◆ Work request ◆
Through the last line of the entries, please copy every line exactly, starting with the one that contains "587 133 11234".

Source data Block Start

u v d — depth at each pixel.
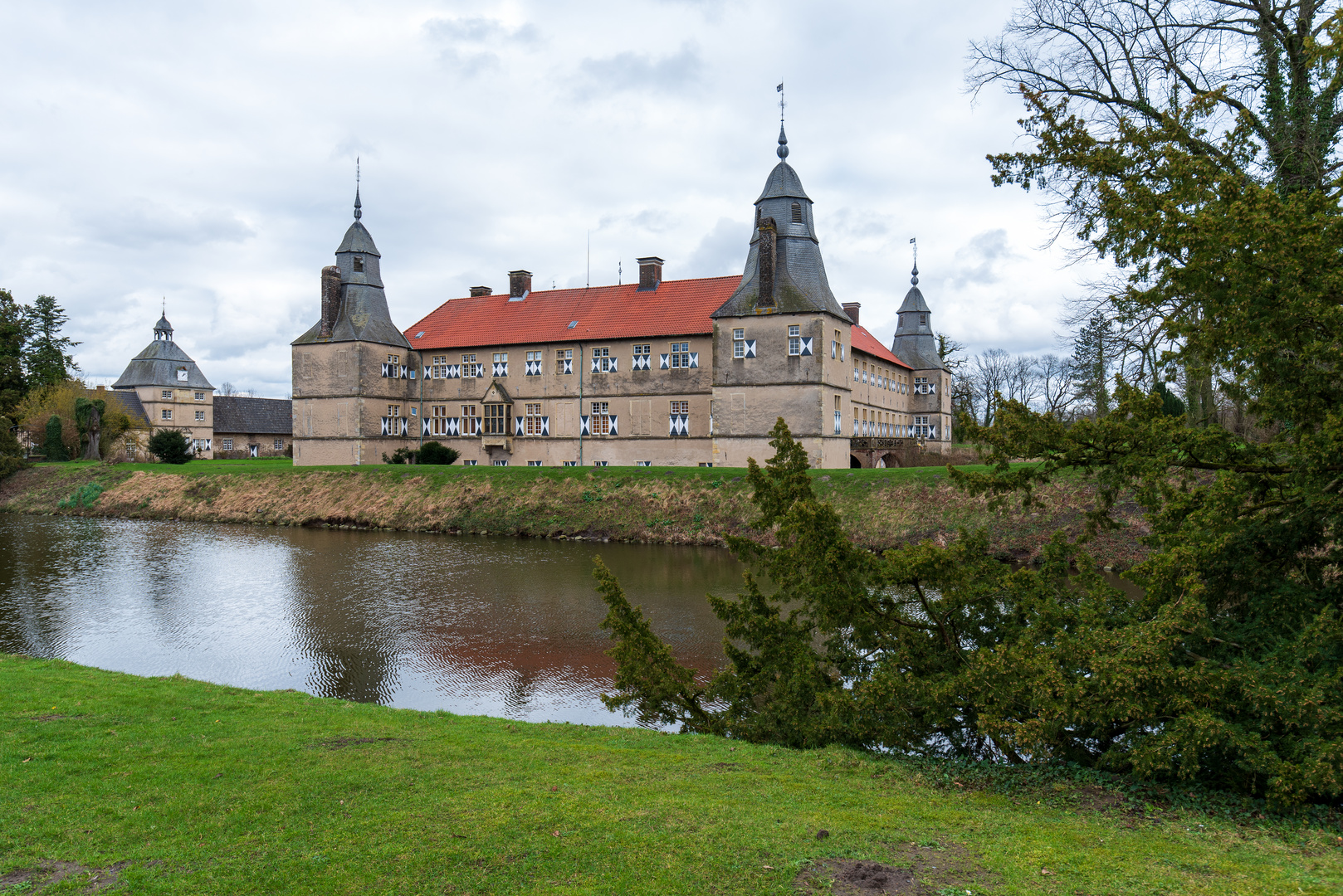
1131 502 25.11
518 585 24.03
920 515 28.89
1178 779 7.84
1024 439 9.01
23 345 53.97
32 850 6.31
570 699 14.10
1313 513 8.11
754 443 39.84
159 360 92.94
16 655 14.69
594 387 46.75
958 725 9.11
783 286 39.84
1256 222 7.11
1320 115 11.21
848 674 10.25
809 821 6.79
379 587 23.83
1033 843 6.39
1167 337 9.40
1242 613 8.70
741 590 23.08
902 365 60.59
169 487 46.84
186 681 12.91
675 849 6.20
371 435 49.38
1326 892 5.47
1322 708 6.91
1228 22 12.73
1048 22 13.88
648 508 34.94
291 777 8.00
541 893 5.55
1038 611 9.47
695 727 11.02
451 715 11.40
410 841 6.36
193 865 6.05
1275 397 8.02
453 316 53.72
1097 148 8.77
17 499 49.19
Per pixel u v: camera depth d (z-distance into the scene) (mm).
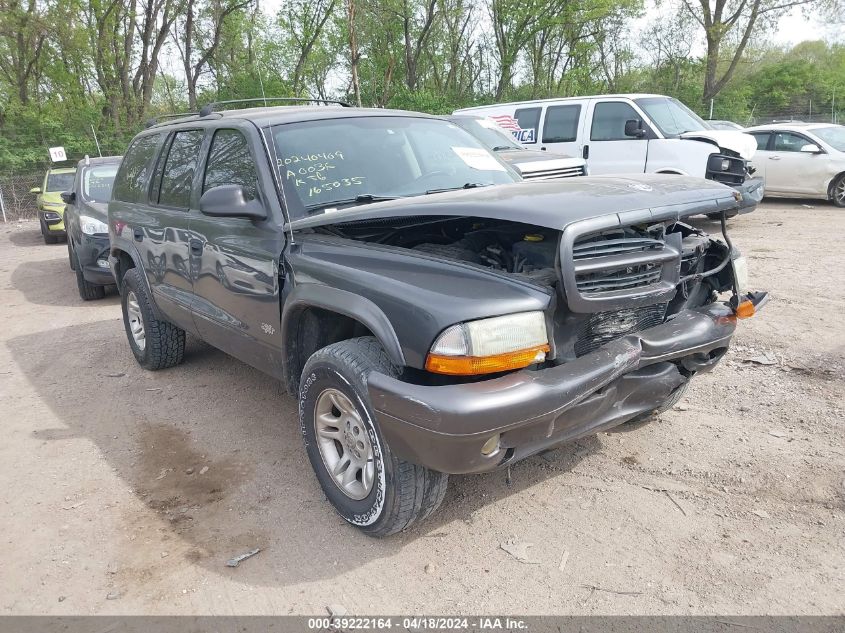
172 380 5422
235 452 4094
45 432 4539
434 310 2557
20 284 10312
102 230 8156
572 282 2619
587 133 11234
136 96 30141
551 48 36906
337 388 2998
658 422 4117
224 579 2904
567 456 3773
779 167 13391
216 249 3977
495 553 2969
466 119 10781
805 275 7332
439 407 2467
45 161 23672
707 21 33594
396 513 2887
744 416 4121
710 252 3475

Source data Block End

◆ Solution ◆
587 133 11234
136 96 30141
551 48 36906
337 388 2998
658 422 4117
224 579 2904
567 456 3773
779 167 13391
216 249 3977
495 553 2969
466 119 10781
805 275 7332
439 407 2467
45 161 23672
707 21 33594
396 513 2887
744 416 4121
710 252 3475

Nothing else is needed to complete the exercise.